University chief information officers are seldom in the media spotlight, but that’s where Liberty University’s CIO landed recently when reports about his outside work for Donald Trump made national headlines.
Despite reports that John Gauger, the CIO, accepted cash to rig online polls for Trump before he became president, university administrators are standing by Gauger and ignoring questions about the appropriateness of an employee promoting the political interests of a presidential candidate for profit.
Gauger, who runs a small IT consultancy firm unaffiliated with Liberty, was reportedly paid thousands of dollars in 2015 to manipulate two online opinion polls in favor of Trump, who announced his candidacy later that year, according to The Wall Street Journal.
Michael Cohen, Trump’s personal attorney at the time, offered Gauger $50,000 to influence the poll results to help Trump look good ahead of the launch of his campaign, the Journal article said. Cohen allegedly also promised Gauger more work as the campaign took off.

- DATA

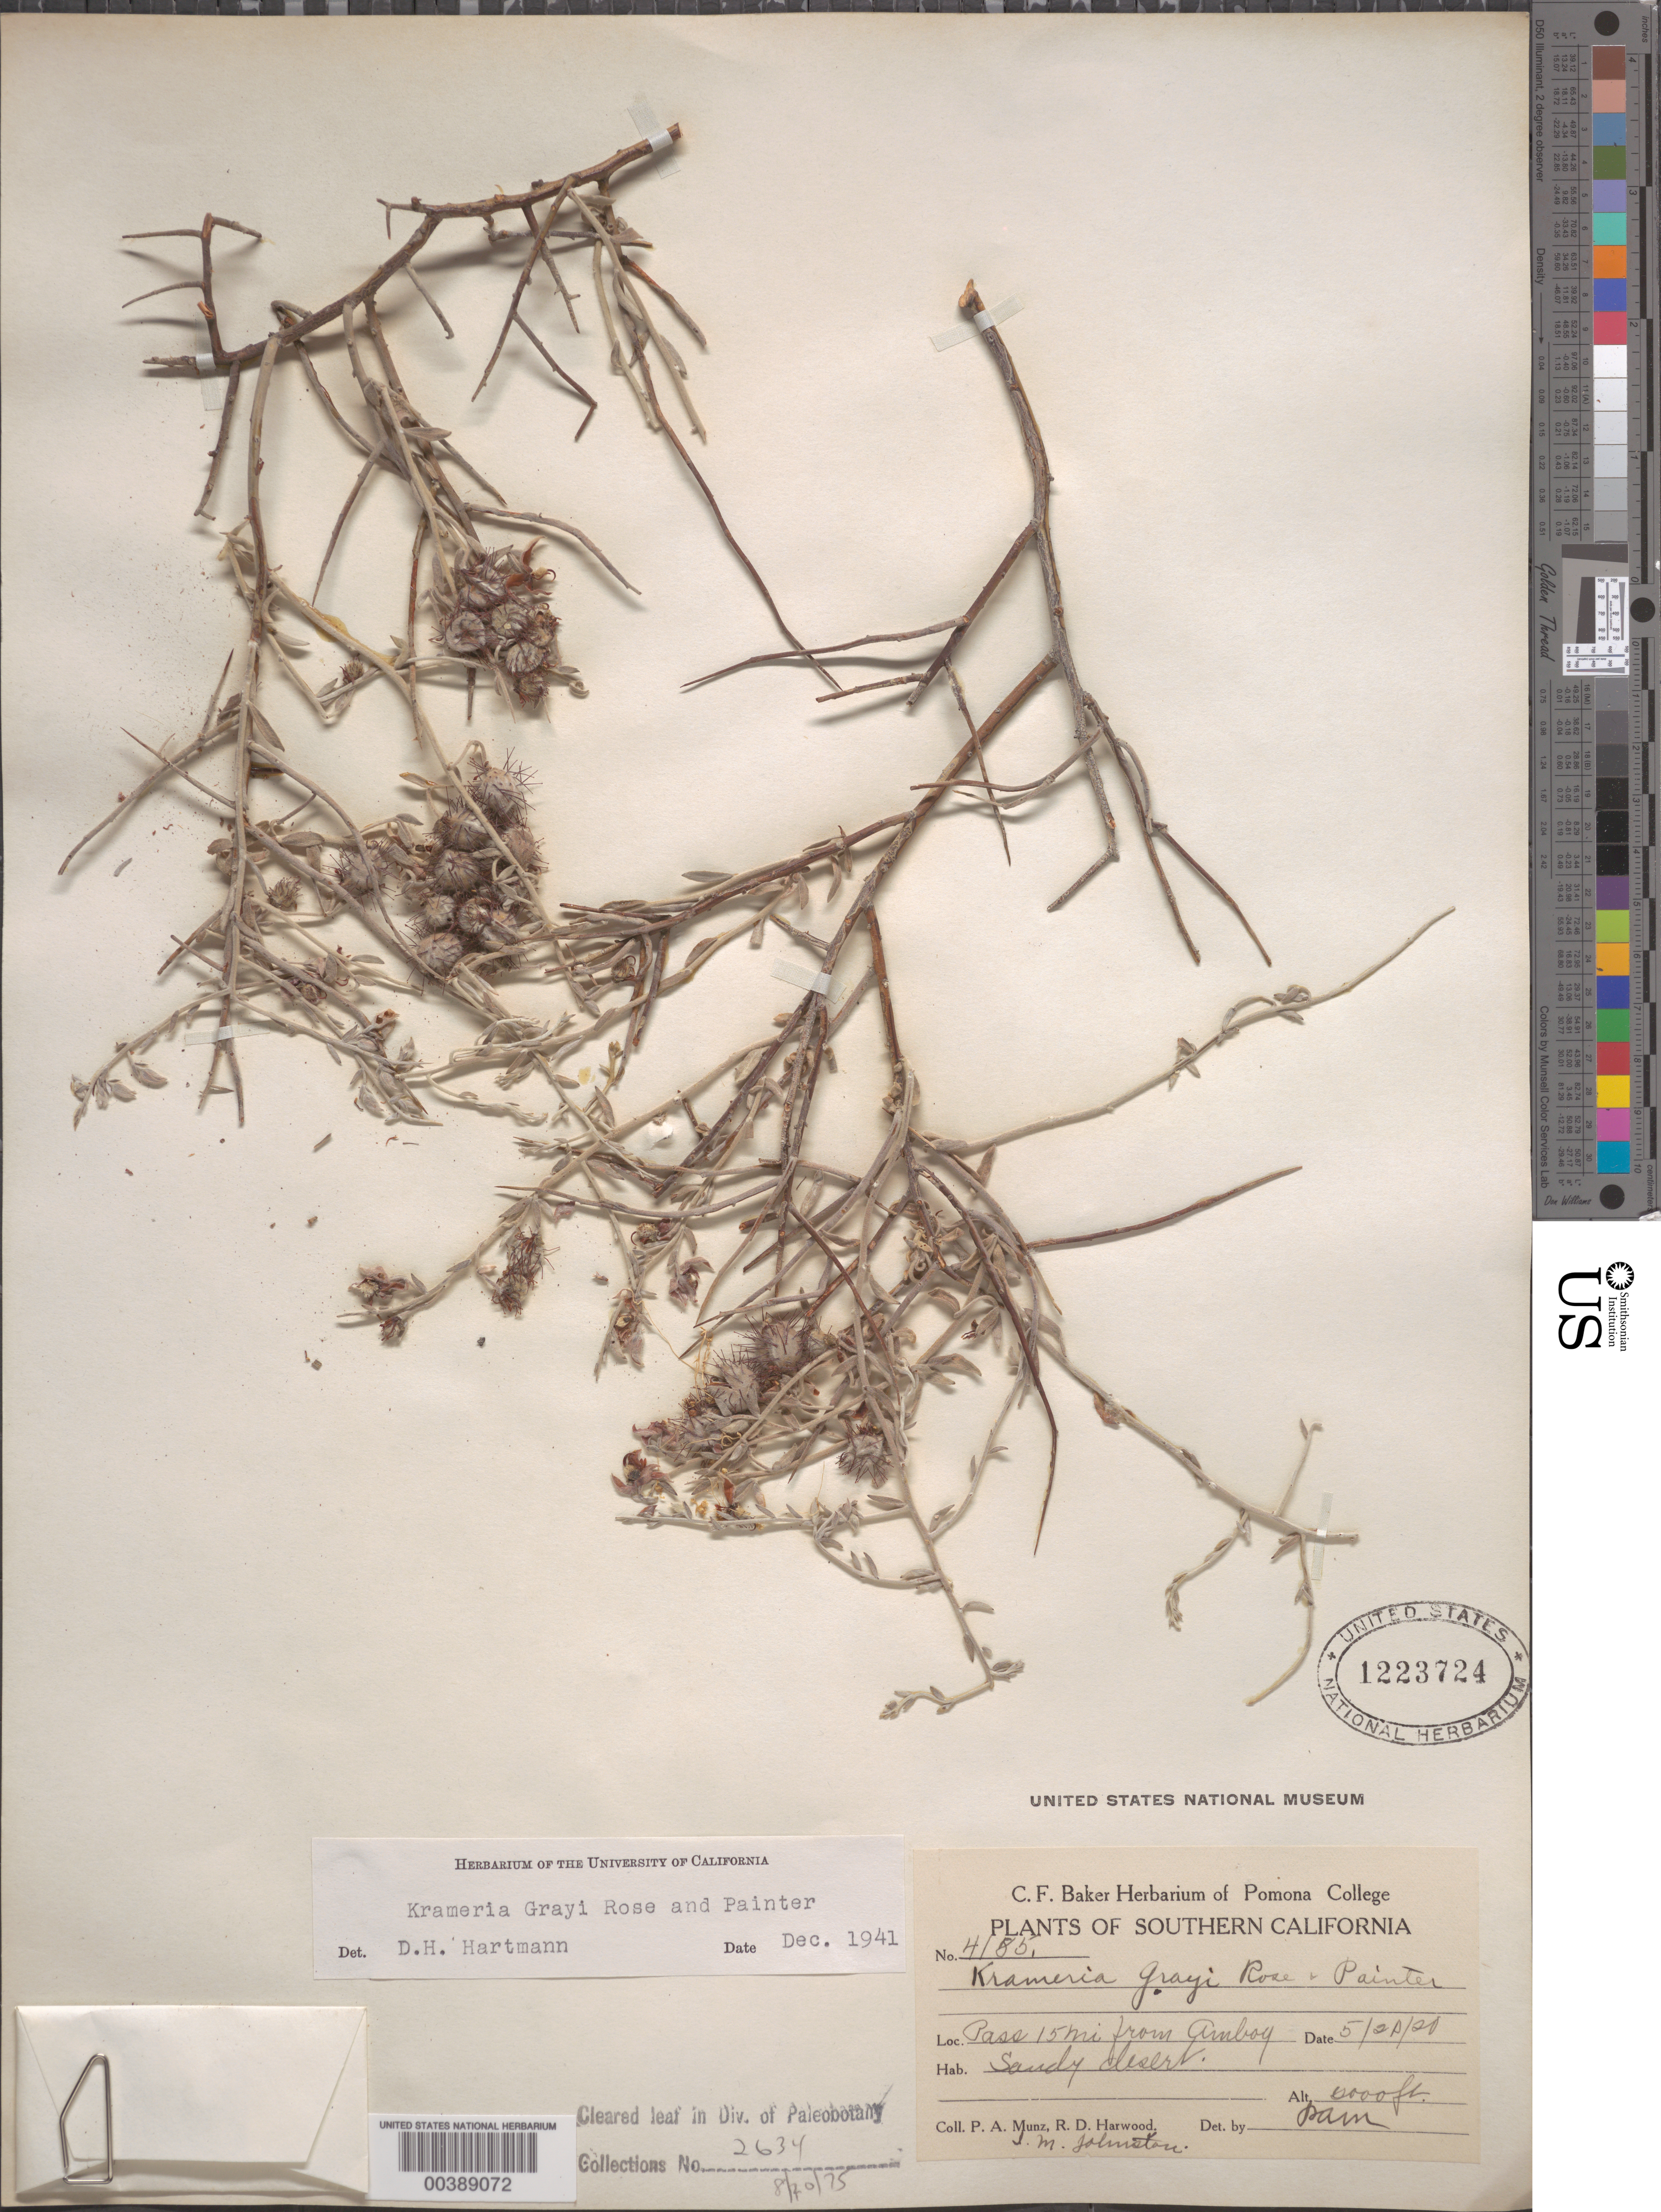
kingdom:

* * *

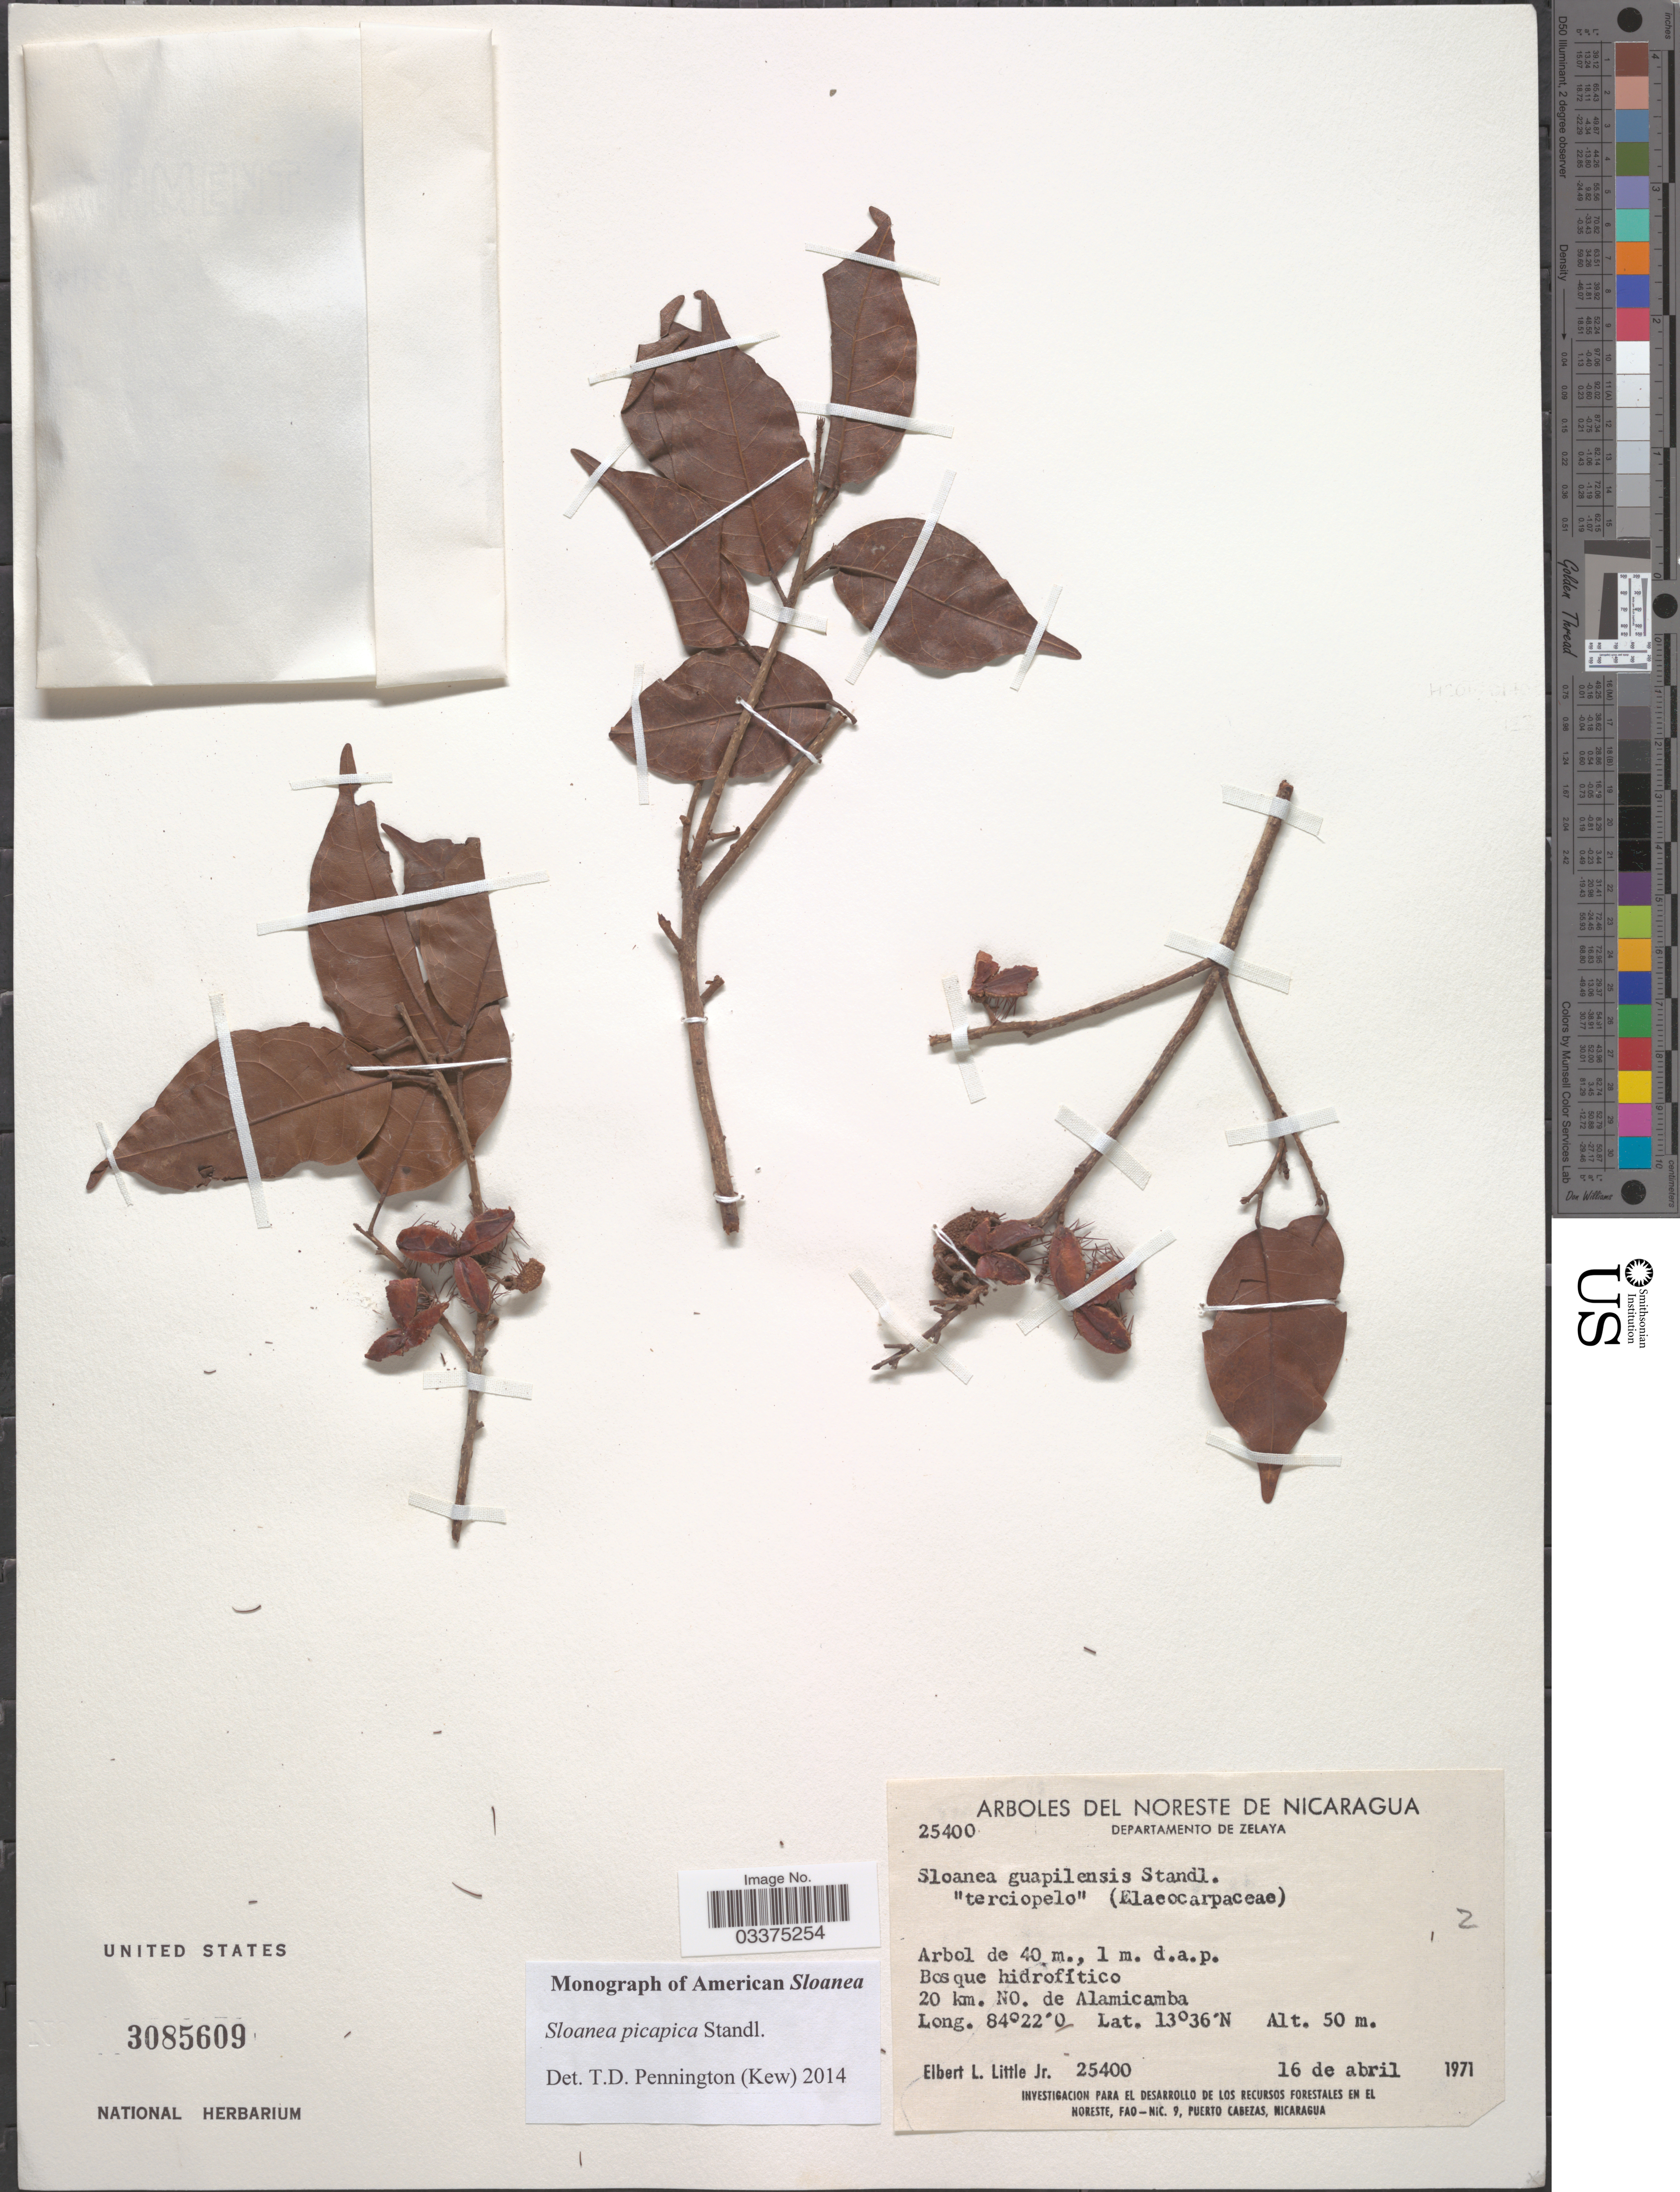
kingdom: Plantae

- EXERCISES TO COMPLETE
A) According to the article on Liberty University's CIO, how much money did Michael Cohen offer John Gauger to influence the poll results?
B) Please carry on the article about Liberty University's CIO, starting after its final sentence.

- THE REPLIES
A) $50,000

B)
Gauger ended up only receiving about $13,000 in payment and did not receive more work from the Trump campaign, according to the article. His actions have nonetheless raised questions about conflicts of interest and whether his personal and business ethics — specifically his willingness to use his private business to rig poll results — reflect badly on Liberty, a private nonprofit institution whose president has been a staunch supporter of Trump.
Gauger did not respond to request for comments, but Liberty University released a written statement last week supporting him.
“Liberty University, like many other educational institutions, has permitted its employees for many years to engage in business, consulting and other side work that does not interfere with their employment obligations to the University,” it states. “Also, like other organizations, Liberty recognizes the strong demand for highly skilled IT professionals creates special challenges in recruiting and retaining talented employees with those skills and experience. The opportunity for Liberty’s IT employees to develop businesses and products is particularly important to attracting and maintaining Liberty’s IT talent. John Gauger is one example among many outstanding LU employees who have made great contributions in their official roles and also enjoyed success as independent entrepreneurs, allowing them to enhance their capabilities and generate more revenue for their families while allowing the University to retain them on our team.”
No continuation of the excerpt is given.